Dataset entries
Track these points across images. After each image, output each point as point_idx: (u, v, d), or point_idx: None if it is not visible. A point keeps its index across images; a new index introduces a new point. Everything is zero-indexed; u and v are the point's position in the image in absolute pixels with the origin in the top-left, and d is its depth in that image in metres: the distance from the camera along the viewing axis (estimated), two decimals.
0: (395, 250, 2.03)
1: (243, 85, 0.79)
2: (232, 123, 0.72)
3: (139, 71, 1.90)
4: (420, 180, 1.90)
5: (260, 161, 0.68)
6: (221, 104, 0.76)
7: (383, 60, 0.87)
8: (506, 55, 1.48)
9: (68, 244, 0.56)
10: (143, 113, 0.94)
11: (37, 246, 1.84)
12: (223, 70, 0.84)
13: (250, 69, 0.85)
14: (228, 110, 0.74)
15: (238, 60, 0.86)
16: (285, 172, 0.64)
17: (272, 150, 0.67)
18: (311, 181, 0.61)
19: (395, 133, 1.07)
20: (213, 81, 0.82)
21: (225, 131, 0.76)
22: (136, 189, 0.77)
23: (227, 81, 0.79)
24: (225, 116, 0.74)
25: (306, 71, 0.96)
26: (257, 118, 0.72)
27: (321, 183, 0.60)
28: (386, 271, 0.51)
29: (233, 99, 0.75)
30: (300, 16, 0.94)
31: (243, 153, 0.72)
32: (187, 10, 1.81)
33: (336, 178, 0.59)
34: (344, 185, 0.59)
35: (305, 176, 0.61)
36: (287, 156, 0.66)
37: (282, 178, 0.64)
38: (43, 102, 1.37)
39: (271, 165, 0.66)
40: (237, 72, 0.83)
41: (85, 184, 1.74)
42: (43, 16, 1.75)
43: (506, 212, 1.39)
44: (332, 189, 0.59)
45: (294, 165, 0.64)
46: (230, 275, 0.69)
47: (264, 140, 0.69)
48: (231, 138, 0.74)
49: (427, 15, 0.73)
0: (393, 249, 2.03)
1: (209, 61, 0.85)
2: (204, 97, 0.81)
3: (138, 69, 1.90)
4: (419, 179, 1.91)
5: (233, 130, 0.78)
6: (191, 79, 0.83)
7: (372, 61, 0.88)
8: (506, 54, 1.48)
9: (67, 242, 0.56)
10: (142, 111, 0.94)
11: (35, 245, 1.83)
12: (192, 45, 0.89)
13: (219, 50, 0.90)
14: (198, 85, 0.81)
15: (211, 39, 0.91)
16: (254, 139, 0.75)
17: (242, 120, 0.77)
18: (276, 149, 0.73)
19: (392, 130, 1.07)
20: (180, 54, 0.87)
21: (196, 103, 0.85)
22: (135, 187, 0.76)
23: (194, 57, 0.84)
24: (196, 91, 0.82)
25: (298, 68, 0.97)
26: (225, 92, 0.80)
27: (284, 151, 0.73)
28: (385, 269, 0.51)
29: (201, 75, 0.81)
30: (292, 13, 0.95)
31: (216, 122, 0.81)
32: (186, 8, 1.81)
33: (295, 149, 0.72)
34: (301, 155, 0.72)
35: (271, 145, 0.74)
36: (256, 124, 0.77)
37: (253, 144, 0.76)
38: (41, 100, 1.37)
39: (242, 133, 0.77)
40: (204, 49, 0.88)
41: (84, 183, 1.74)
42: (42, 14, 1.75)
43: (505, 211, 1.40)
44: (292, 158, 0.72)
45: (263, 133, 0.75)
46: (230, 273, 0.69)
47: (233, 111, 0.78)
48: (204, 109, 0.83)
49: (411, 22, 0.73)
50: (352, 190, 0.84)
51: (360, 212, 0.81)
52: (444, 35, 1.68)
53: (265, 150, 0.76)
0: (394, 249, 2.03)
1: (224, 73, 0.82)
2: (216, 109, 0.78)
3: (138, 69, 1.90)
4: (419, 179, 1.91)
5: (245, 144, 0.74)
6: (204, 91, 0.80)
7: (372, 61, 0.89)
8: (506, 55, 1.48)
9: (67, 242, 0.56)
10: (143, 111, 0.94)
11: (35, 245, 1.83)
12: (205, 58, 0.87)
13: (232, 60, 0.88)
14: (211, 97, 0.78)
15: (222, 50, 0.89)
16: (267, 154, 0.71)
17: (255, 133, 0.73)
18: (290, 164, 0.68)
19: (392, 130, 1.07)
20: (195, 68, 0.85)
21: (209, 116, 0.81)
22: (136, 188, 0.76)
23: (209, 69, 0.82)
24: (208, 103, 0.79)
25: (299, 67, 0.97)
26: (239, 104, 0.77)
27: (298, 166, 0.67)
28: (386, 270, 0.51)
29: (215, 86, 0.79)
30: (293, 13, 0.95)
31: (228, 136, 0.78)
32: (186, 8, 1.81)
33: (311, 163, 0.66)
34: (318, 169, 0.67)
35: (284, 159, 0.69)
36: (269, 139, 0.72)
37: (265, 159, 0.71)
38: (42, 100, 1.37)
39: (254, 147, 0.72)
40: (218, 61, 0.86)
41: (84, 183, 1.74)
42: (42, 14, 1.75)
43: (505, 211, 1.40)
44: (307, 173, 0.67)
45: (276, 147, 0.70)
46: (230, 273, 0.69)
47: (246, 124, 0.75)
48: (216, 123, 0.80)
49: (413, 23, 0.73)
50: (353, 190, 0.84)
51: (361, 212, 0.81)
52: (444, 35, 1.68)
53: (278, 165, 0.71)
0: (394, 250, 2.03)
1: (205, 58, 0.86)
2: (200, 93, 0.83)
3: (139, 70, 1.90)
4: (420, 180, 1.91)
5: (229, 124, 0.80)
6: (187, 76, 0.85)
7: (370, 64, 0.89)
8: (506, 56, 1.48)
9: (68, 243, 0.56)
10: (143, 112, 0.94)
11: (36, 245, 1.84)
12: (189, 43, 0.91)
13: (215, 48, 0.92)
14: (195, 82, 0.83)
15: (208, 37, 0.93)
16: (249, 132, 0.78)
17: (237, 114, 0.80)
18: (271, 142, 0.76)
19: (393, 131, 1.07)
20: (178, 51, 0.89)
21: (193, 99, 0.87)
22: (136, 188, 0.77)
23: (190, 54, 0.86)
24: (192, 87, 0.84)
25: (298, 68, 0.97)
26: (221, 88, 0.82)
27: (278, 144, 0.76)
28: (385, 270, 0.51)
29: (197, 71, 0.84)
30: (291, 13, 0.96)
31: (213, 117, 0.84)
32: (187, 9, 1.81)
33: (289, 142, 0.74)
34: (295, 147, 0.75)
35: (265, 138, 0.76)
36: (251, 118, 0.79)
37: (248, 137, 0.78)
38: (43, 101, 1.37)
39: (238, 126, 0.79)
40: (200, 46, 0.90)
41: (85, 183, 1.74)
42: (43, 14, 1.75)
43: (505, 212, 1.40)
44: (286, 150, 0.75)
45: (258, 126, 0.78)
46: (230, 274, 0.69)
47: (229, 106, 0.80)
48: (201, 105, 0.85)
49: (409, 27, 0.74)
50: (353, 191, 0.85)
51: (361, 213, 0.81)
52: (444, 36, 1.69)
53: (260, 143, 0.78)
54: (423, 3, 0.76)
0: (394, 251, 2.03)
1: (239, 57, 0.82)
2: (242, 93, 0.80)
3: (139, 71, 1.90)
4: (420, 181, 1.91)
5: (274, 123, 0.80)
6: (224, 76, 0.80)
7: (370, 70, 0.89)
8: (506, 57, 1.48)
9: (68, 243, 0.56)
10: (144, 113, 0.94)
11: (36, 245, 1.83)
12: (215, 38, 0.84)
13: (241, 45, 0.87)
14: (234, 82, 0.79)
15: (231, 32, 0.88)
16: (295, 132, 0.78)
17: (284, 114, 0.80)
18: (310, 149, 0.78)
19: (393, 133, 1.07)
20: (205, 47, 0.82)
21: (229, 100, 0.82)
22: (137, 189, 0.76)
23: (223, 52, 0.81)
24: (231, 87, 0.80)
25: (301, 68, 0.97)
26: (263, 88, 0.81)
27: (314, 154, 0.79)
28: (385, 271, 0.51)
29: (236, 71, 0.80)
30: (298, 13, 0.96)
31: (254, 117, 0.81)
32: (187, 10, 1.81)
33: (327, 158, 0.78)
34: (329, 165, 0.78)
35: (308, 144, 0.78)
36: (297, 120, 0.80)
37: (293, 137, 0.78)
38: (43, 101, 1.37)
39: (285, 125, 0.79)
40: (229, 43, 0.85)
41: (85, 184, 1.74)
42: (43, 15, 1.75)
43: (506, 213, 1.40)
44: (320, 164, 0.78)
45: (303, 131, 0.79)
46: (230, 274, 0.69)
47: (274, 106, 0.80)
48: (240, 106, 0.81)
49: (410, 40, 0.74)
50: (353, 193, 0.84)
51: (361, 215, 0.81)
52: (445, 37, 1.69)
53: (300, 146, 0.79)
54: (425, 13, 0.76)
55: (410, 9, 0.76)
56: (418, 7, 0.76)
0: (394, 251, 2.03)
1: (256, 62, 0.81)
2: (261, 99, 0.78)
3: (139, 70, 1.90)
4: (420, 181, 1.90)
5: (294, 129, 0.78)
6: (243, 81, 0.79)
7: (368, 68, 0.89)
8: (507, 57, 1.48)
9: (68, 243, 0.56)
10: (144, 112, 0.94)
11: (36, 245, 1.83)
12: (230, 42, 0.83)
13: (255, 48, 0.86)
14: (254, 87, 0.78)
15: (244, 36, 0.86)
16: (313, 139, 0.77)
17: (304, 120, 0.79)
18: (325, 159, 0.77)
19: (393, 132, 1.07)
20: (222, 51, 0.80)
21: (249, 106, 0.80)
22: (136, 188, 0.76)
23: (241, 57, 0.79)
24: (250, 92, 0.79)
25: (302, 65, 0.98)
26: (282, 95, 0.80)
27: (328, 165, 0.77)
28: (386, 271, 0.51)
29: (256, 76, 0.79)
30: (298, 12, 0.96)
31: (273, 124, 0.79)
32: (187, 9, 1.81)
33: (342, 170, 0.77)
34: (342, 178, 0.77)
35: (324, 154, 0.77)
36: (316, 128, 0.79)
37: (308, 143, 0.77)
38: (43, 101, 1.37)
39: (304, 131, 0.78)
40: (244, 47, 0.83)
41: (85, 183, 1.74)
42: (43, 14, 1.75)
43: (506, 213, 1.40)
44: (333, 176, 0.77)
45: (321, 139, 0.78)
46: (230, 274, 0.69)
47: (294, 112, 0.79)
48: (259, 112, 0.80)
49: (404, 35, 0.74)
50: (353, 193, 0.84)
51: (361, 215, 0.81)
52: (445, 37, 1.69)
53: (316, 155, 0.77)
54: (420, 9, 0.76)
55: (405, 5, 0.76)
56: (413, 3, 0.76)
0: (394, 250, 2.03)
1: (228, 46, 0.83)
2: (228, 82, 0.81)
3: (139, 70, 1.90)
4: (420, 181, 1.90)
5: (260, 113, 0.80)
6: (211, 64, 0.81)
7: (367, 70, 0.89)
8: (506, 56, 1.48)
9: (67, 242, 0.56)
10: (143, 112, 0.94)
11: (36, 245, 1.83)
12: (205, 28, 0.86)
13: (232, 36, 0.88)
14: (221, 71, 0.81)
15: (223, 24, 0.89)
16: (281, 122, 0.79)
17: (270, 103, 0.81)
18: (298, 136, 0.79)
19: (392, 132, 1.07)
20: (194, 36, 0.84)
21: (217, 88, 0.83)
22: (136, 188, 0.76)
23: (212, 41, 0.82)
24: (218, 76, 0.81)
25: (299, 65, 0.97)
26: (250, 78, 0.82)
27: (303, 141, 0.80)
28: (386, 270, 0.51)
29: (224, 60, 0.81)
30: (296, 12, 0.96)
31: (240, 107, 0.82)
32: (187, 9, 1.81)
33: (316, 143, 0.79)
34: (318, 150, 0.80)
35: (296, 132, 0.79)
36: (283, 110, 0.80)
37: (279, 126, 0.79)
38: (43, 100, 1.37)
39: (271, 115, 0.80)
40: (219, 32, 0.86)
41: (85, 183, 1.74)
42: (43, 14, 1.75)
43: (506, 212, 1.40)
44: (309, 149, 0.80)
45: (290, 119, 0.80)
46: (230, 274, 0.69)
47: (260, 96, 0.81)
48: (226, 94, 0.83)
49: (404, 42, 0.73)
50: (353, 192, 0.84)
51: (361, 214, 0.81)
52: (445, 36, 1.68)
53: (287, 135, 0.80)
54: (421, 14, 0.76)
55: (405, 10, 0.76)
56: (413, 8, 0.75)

What to do |
Your task is to retype the entries verbatim, starting with the line that holds "35: (305, 176, 0.61)" and stopping after the line that holds "48: (231, 138, 0.74)".

Output below |
35: (305, 176, 0.61)
36: (287, 156, 0.66)
37: (282, 178, 0.64)
38: (43, 102, 1.37)
39: (271, 165, 0.66)
40: (237, 72, 0.83)
41: (85, 184, 1.74)
42: (43, 16, 1.75)
43: (506, 212, 1.39)
44: (332, 189, 0.59)
45: (294, 165, 0.64)
46: (230, 275, 0.69)
47: (264, 140, 0.69)
48: (231, 138, 0.74)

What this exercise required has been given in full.